I kept saying to myself, this is it, right here, why I do this. This
freedom and happiness from running. This high. This feeling of being outside
and letting everything else go. This is such pure joy for me. I honestly remember thinking this over and
over. It was crazy. And I ran. I passed
up water station after water station because honestly I am a girl who can run
for an hour and not eat or drink and I don’t want to disturb my flow. I ran every step, up hills, down hills, all
around. At my comfortable normal pace according to my watch even if my body
felt like I was going 2 miles an hour.
At about mile 4.5 I reached the turnaround for the 7 mile
group. This was the first time I got to turn around and see that there were
actually people behind me. Until this
moment I was lost in my world (headphones in) assuming I was somewhere in the
back of the pack. This is lack of confidence I guess. This was not thinking my
speed was anything fast. I don’t know.
But as I started running back and actually facing the oncoming runners I
realized I was not alone. I realized there were people behind me. A lot of people. Hmm. Not only did I have the rest of the 7 mile
group but I had the people running at a slower pace doing the 10 mile run. As I kept running I saw tons of people;
running-walking behind me. This has nothing
to do with vanity on my part. It has to do with doubting my own self. I was genuinely shocked to see so many
people. By no stretch of the imagination
do I consider a 6 mile per hour pace all that fast. It’s okay. It’s what I tend
to run. It’s my present ability
level. But I’m not winning races at this
speed. I don’t have a ton of self-confidence.
I kept my pace and by the end I started to get tired. I mean, as I approached about 6.5 miles I was
like, yeah I would kind of like to be done with this. It’s so mental because if I was running a
half, while I would feel like I want to be done, I probably wouldn’t allow
myself to even think about it because I’m not close to done at that point.

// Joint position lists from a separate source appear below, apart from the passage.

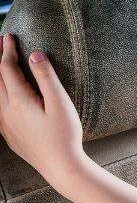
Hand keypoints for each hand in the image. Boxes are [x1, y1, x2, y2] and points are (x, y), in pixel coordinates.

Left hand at [0, 33, 86, 190]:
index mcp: (19, 101)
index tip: (9, 36)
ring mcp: (5, 124)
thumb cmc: (64, 134)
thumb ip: (46, 77)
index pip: (7, 69)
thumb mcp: (60, 102)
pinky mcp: (8, 133)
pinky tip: (1, 95)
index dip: (7, 50)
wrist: (60, 165)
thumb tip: (35, 55)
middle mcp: (6, 112)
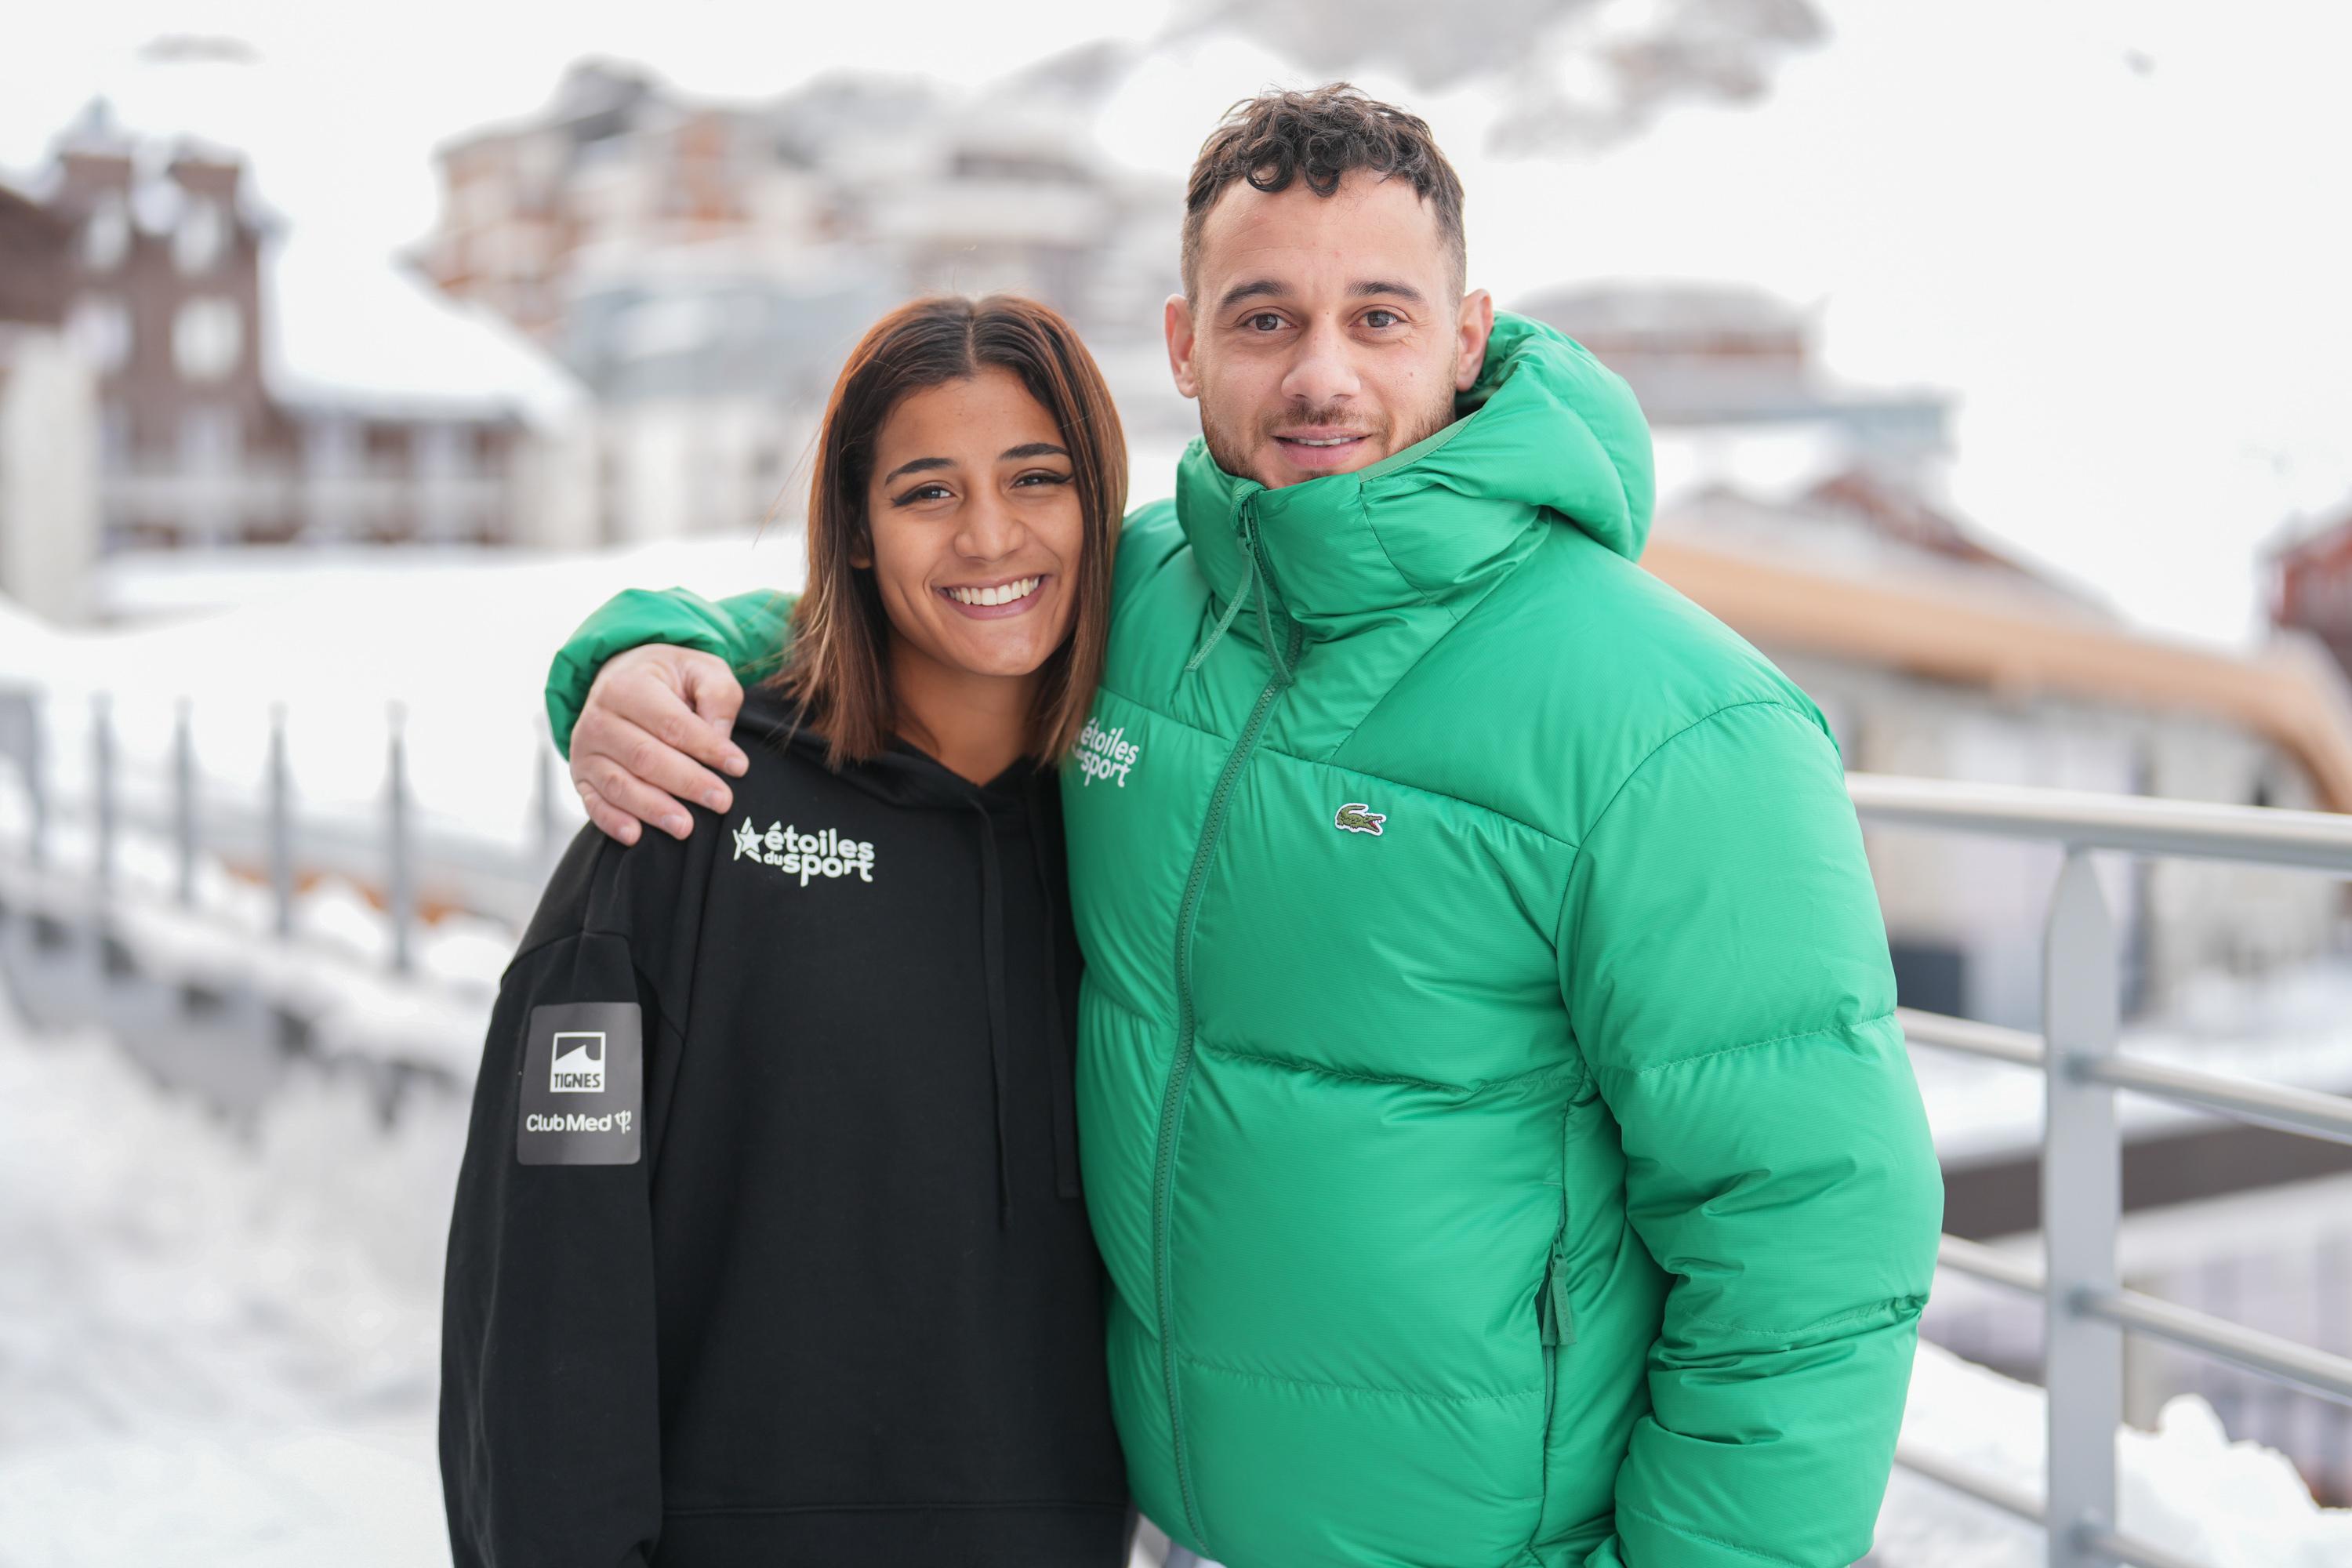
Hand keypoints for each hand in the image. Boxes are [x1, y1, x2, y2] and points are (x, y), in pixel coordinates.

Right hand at [570, 645, 748, 844]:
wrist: (623, 680)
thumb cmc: (671, 680)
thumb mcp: (700, 670)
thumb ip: (718, 695)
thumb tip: (721, 737)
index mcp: (629, 686)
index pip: (671, 723)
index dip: (706, 747)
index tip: (739, 767)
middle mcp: (600, 718)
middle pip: (645, 757)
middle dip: (687, 782)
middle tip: (721, 801)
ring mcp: (586, 750)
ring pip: (619, 784)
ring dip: (653, 809)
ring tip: (685, 827)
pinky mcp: (582, 776)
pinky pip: (593, 803)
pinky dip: (612, 821)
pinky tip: (635, 836)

But
as I saw the finish line and realized I was moments away from 7 miles I felt
relief. I crossed the line at 1 hour 9
minutes 35 seconds officially. This was
happiness to me. This was a smidge less
than 10 minute miles, which honestly is great for me to keep for 7 miles straight. At the gym I tend to average a smidge OVER 10
minute miles. It’s the freedom of running outside. It allows me to speed up at
moments and slow down when I need to too recover. Running outside truly is amazing.
Here’s the lovely shocking part. Turns out I finished the race 53 out of
196. Not that it matters all that
much. I was the 32nd girl to
cross the line. Even at my 10 minute
mile pace. Mostly any of this excites me because I swear for a solid 2-3 miles
I thought I was the last person or at least close to back of the pack. So it
was lovely to see that I was in the top 25% or thereabouts. Running has never been about placement for me.
I don’t run to win or compete or be fast and I ultimately don’t care what
position I am in. Some races, some days I’m in the top, sometimes I am close to
the last person. None of it matters. It
was just nice to see that I shouldn’t doubt myself as much as I do. Keeping a sub 10 minute mile pace for 7 miles
is good enough. And I didn’t stop for a
single second on that 7 mile/70 minute run.
Gearing my body back up to running conditions.
I was however, extremely exhausted last night. Like over the top exhaustion. It happens. I
don’t presently have any races this weekend but then the following weekend
April 4 is a half marathon. Excited and
nervous at the same time. It’s been a long time, too long since I’ve ran that
distance. But I feel like if I can fairly comfortably run 7 miles without
stopping that I’m well on my way to running 13.1. I’m sure I can manage. In the end I felt great about my run
yesterday and it restored my faith in myself and in my ability to run.
Tonight I hit up the gym. I want to run 3.1 miles and then
do some upper body work. And that is
about all she wrote for the day.
1 comment:
You did awesome- congrats! I love hearing about your running, keeps me motivated to keep up with my own.